| PASAJE |
┄┄┄┄┄┄┄┄┄┄┄┄┄┄┄┄┄┄┄┄
El inicio de la novela es como una taza de chocolate caliente con nata: Masha lo idealiza todo, a él, al amor, a su futuro.

¡Amar! ¡Acaso es posible no amar! ¡Sin amor no hay vida! Hacer de la vida una novela es lo único que vale la pena.

Dice Masha, completamente embriagada por la pasión adolescente y por una visión del amor que, como es natural, ha sacado más de los libros que de la vida real. La relación comienza como una historia romántica clásica: él es paciente y protector, ella se siente admirada, especial, el centro de su mundo. Nos prometen amor eterno, ternura, comprensión mutua. Alerta espóiler (que no lo es tanto para los adultos): dura poco.

A través de una narración en primera persona —lo cual es un gran acierto, porque permite ver cómo Masha evoluciona (o involuciona, según se mire)— vamos asistiendo al desarrollo y posterior derrumbe del matrimonio. La estructura es lineal y aparentemente sencilla, pero lo interesante está en los matices: Tolstói no grita, susurra. Y lo hace con una precisión quirúrgica en la descripción emocional. Nada de escenas escandalosas ni rupturas dramáticas: aquí lo que hay es una lenta deriva afectiva, como un barco que se va alejando de la costa sin que nadie lo note hasta que ya está demasiado lejos para nadar de vuelta.

Masha, que al principio cree que su vida ha llegado al clímax romántico absoluto, pronto descubre que hay vida más allá del samovar y la mantita. Empieza a salir, a frecuentar la sociedad, a interesarse por el mundo más allá del sofá con bordado. Y ahí comienza el declive. Una de las citas más demoledoras del libro lo resume todo con una frialdad brutal:

Para cada uno de nosotros fueron surgiendo nuevos intereses, nuevas preocupaciones propias que ya no intentábamos hacer comunes. Dejó de inquietarnos que cada uno de nosotros tuviese un mundo propio, ajeno al mundo del otro.
┄┄┄┄┄┄┄┄┄┄┄┄┄┄┄┄┄┄┄┄
| DATOS PROPORCIONADOS |

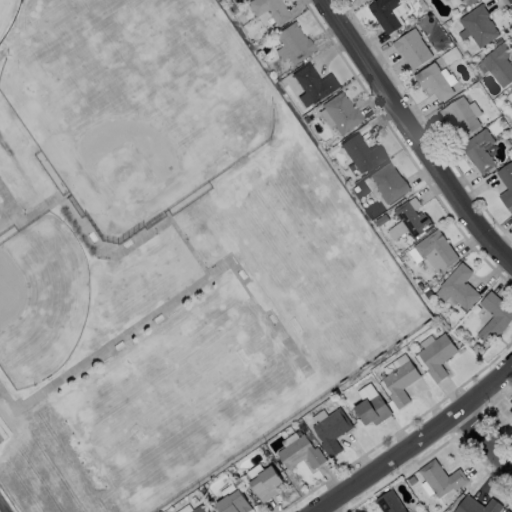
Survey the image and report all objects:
building: (233, 0)
building: (460, 0)
building: (467, 2)
building: (267, 9)
building: (268, 12)
building: (387, 13)
park: (6, 14)
building: (387, 14)
building: (478, 25)
building: (477, 26)
building: (291, 43)
building: (292, 43)
building: (411, 49)
building: (412, 49)
building: (498, 64)
building: (499, 64)
building: (435, 80)
building: (433, 82)
building: (312, 83)
building: (312, 84)
building: (511, 92)
building: (509, 96)
park: (135, 111)
building: (340, 112)
building: (339, 113)
building: (461, 116)
building: (458, 117)
road: (417, 131)
building: (478, 150)
building: (479, 150)
building: (360, 153)
building: (361, 153)
building: (386, 182)
building: (388, 182)
building: (506, 183)
building: (505, 184)
building: (411, 220)
building: (410, 221)
building: (434, 248)
building: (433, 252)
building: (458, 287)
building: (458, 287)
park: (41, 304)
building: (494, 317)
building: (492, 318)
building: (436, 356)
building: (436, 357)
building: (398, 381)
building: (399, 383)
building: (510, 400)
building: (510, 400)
building: (370, 405)
building: (371, 410)
building: (331, 430)
building: (331, 432)
road: (483, 443)
road: (423, 446)
building: (300, 452)
building: (299, 454)
building: (440, 479)
building: (264, 481)
building: (264, 484)
building: (389, 502)
building: (232, 503)
building: (233, 503)
building: (387, 503)
building: (475, 505)
building: (475, 506)
building: (185, 509)
building: (198, 509)
building: (199, 509)
road: (335, 510)
building: (505, 511)
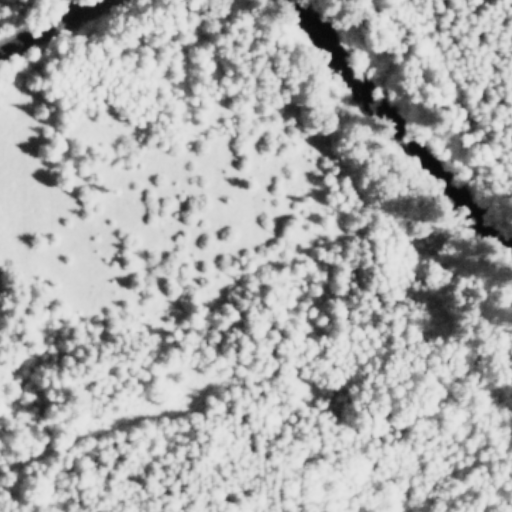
┄┄┄┄┄┄┄┄┄┄┄┄┄┄┄┄┄┄┄┄
Extrae completo el pasaje sobre la novela de Tolstói y reprodúcelo palabra por palabra, sin omitir ni cambiar nada.

| SOLUCIÓN DEL PROBLEMA |
El inicio de la novela es como una taza de chocolate caliente con nata: Masha lo idealiza todo, a él, al amor, a su futuro.

¡Amar! ¡Acaso es posible no amar! ¡Sin amor no hay vida! Hacer de la vida una novela es lo único que vale la pena.

Dice Masha, completamente embriagada por la pasión adolescente y por una visión del amor que, como es natural, ha sacado más de los libros que de la vida real. La relación comienza como una historia romántica clásica: él es paciente y protector, ella se siente admirada, especial, el centro de su mundo. Nos prometen amor eterno, ternura, comprensión mutua. Alerta espóiler (que no lo es tanto para los adultos): dura poco.

A través de una narración en primera persona —lo cual es un gran acierto, porque permite ver cómo Masha evoluciona (o involuciona, según se mire)— vamos asistiendo al desarrollo y posterior derrumbe del matrimonio. La estructura es lineal y aparentemente sencilla, pero lo interesante está en los matices: Tolstói no grita, susurra. Y lo hace con una precisión quirúrgica en la descripción emocional. Nada de escenas escandalosas ni rupturas dramáticas: aquí lo que hay es una lenta deriva afectiva, como un barco que se va alejando de la costa sin que nadie lo note hasta que ya está demasiado lejos para nadar de vuelta.

Masha, que al principio cree que su vida ha llegado al clímax romántico absoluto, pronto descubre que hay vida más allá del samovar y la mantita. Empieza a salir, a frecuentar la sociedad, a interesarse por el mundo más allá del sofá con bordado. Y ahí comienza el declive. Una de las citas más demoledoras del libro lo resume todo con una frialdad brutal:

Para cada uno de nosotros fueron surgiendo nuevos intereses, nuevas preocupaciones propias que ya no intentábamos hacer comunes. Dejó de inquietarnos que cada uno de nosotros tuviese un mundo propio, ajeno al mundo del otro.